Neben dem Datenschutz können sich weitere gesetzliche und vertragliche Verpflichtungen ergeben, die bei Kauf, Verkauf, Erbe und Liquidation zu beachten sind. Allein die Ansprüche der Patienten gegen den früheren Vertragspartner, beispielsweise auf Einsicht in die Patientenakte oder Schadenersatz, können noch Jahre fortbestehen. Aufbewahrungspflichten ergeben sich aus zahlreichen weiteren gesetzlichen Vorgaben.

Neben den Patientenakten können schließlich weitere Regelungen auch über personenbezogene Akten wie solche der Mitarbeiter erforderlich sein.

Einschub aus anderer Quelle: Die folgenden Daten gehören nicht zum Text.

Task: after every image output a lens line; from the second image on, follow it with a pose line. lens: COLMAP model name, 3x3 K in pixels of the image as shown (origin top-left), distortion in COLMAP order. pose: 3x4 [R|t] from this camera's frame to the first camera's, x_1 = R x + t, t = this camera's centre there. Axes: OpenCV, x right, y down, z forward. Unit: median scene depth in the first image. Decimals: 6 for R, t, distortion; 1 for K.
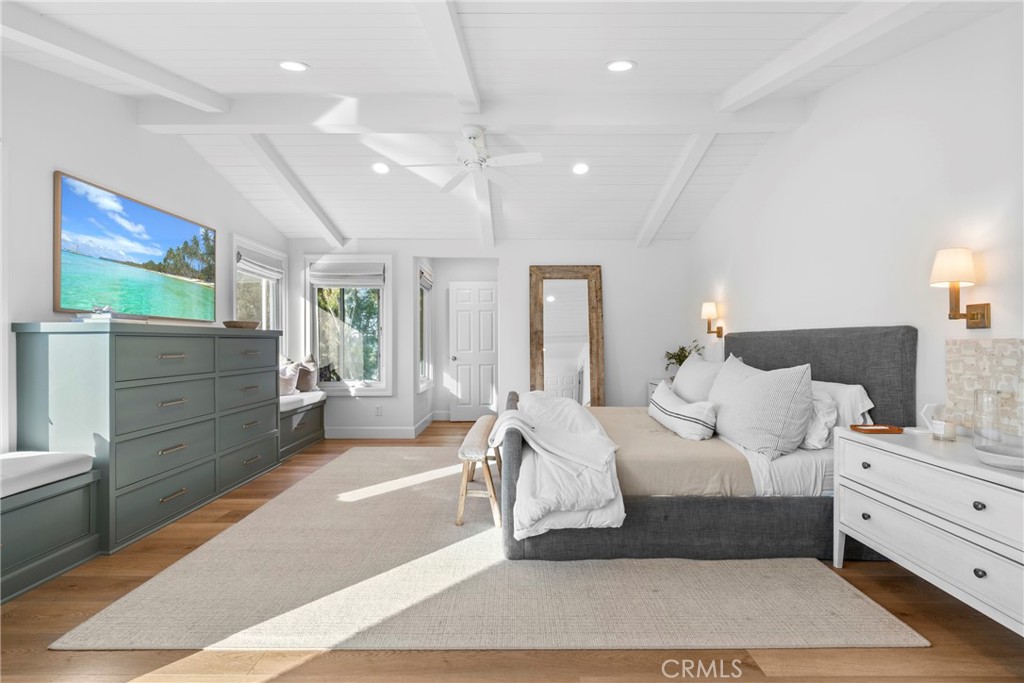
lens RADIAL K [[466.7, 0, 514.7], [0, 466.7, 341.3], [0, 0, 1]] dist [-0.001219, 0.000849]
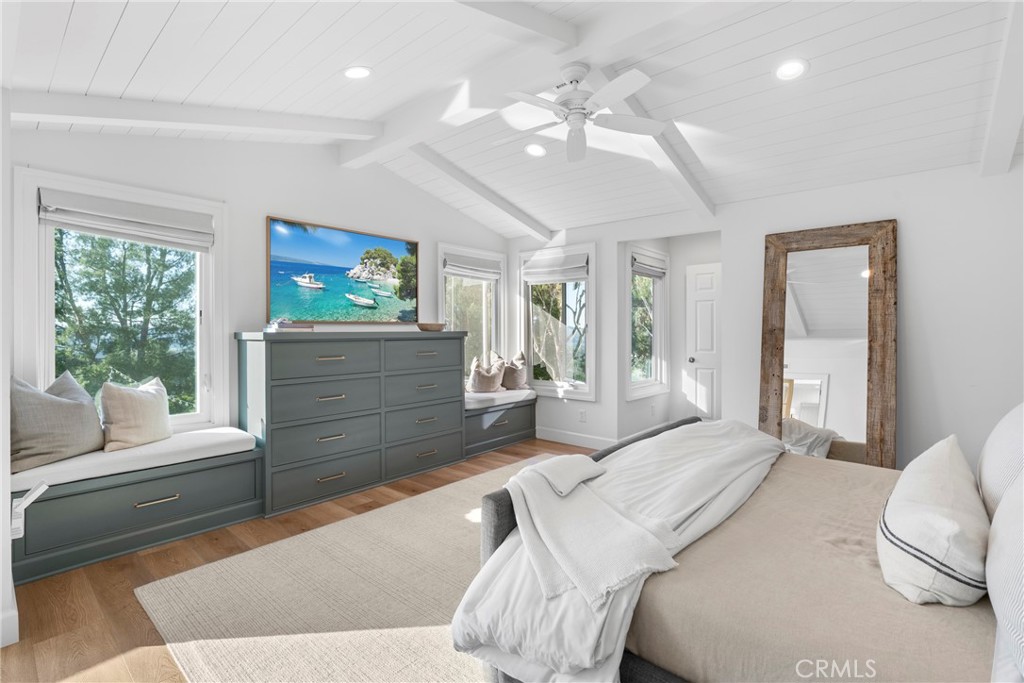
lens RADIAL K [[470.3, 0, 515.5], [0, 470.3, 331.2], [0, 0, 1]] dist [-0.002760, -0.000172]
pose [[0.757103, 0.003002, -0.653289, 0.255378], [0.001610, 0.999978, 0.006461, -0.028203], [0.653294, -0.005943, 0.757081, 0.273466]]
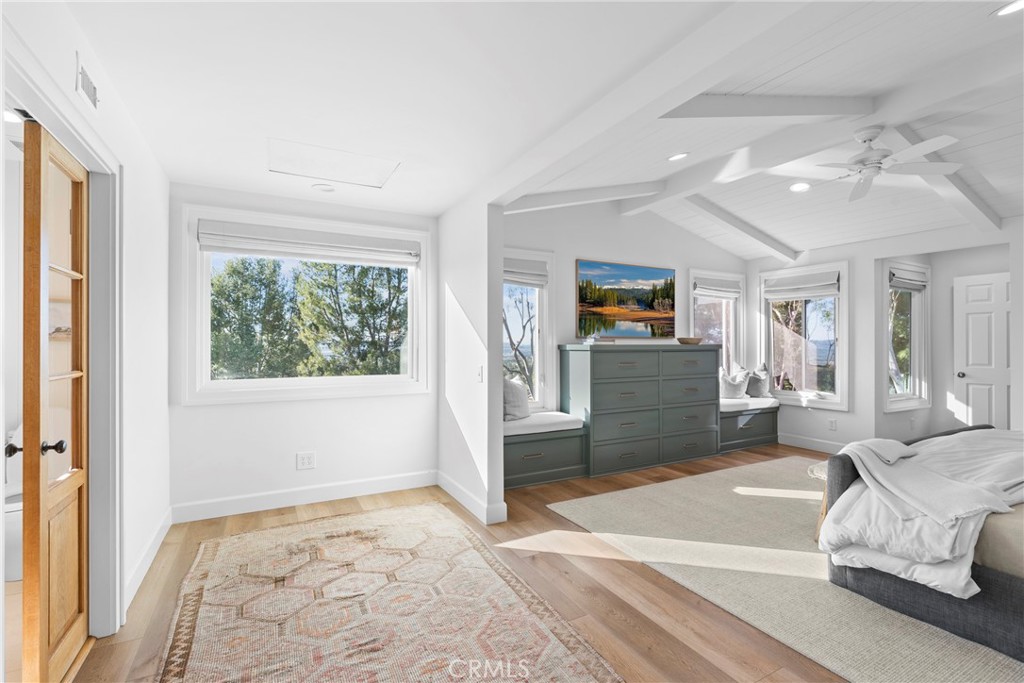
lens RADIAL K [[466.7, 0, 514.7], [0, 466.7, 341.3], [0, 0, 1]] dist [-0.001219, 0.000849]
pose [[0.479250, -0.001591, -0.877677, 0.293743], [0.001032, 0.999999, -0.001250, -0.028707], [0.877678, -0.000307, 0.479251, -0.045230]]
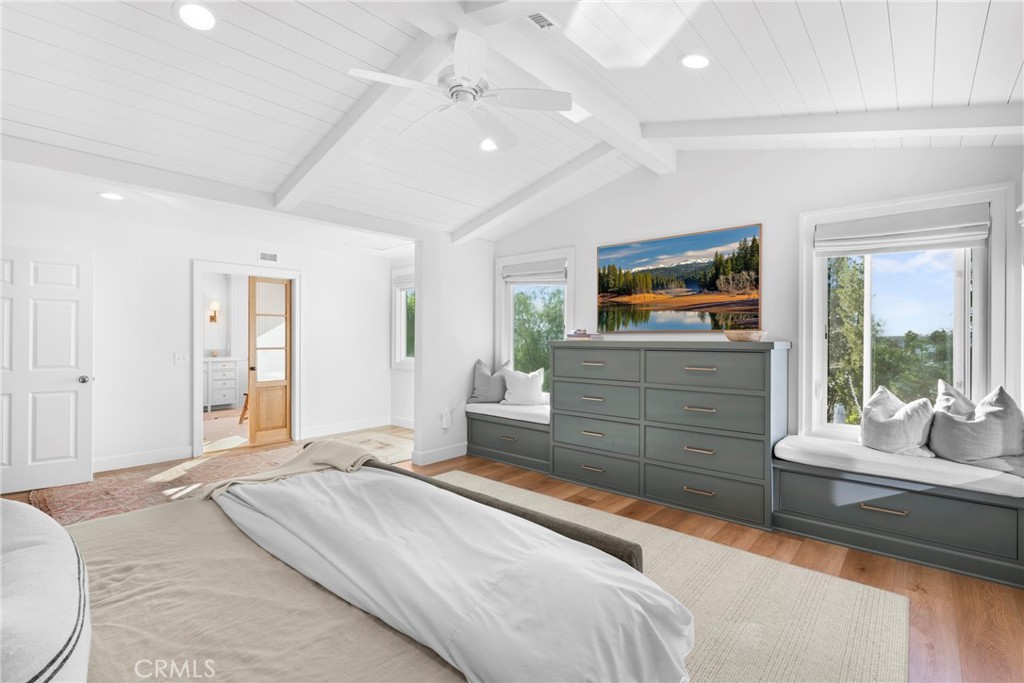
lens RADIAL K [[467.9, 0, 510.6], [0, 467.9, 382.5], [0, 0, 1]] dist [-0.052804, -0.000039]
pose [[-0.661501, 0.073528, -0.746331, 0.265679], [-0.001170, 0.995080, 0.099072, -0.031465], [0.749943, 0.066409, -0.658160, 1.116563]]
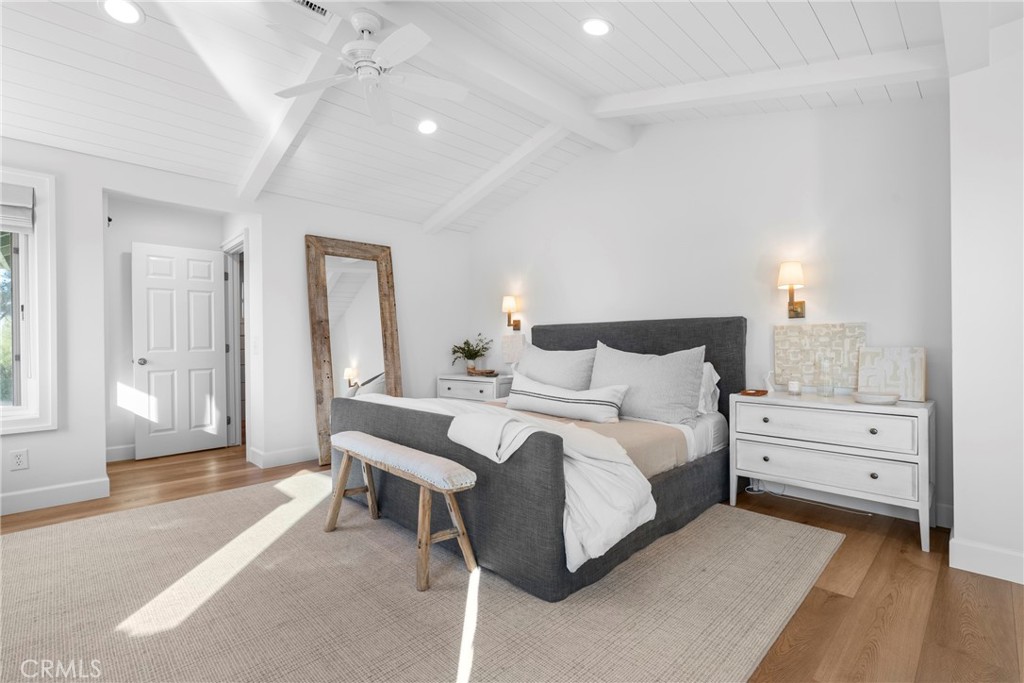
lens RADIAL K [[469.6, 0, 512.0], [0, 469.6, 341.5], [0, 0, 1]] dist [-0.002586, -0.000132]
pose [[0.713201, -0.003076, 0.700952, -0.327148], [0.006847, 0.999973, -0.002579, 0.021156], [-0.700926, 0.006639, 0.713203, 0.267839]]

Datenschutz im Gesundheitswesen

Die Fragen betreffen nicht nur Kliniken und Krankenhäuser, Ärzte und Zahnärzte. Auch zahlreiche weitere Leistungserbringer müssen sorgsam mit Patientenakten umgehen. Das schließt Regelungen bei Beendigung oder Nachfolge der Tätigkeit mit ein. So müssen beispielsweise auch Unternehmen in Krankentransport und Notfallrettung (Rettungsdienst) bei einem „Wachwechsel“ Vorkehrungen für ihre Notfallprotokolle treffen.

Eine pauschale Antwort ist nicht möglich. Es ist stets eine Einzelfallbetrachtung vorzunehmen.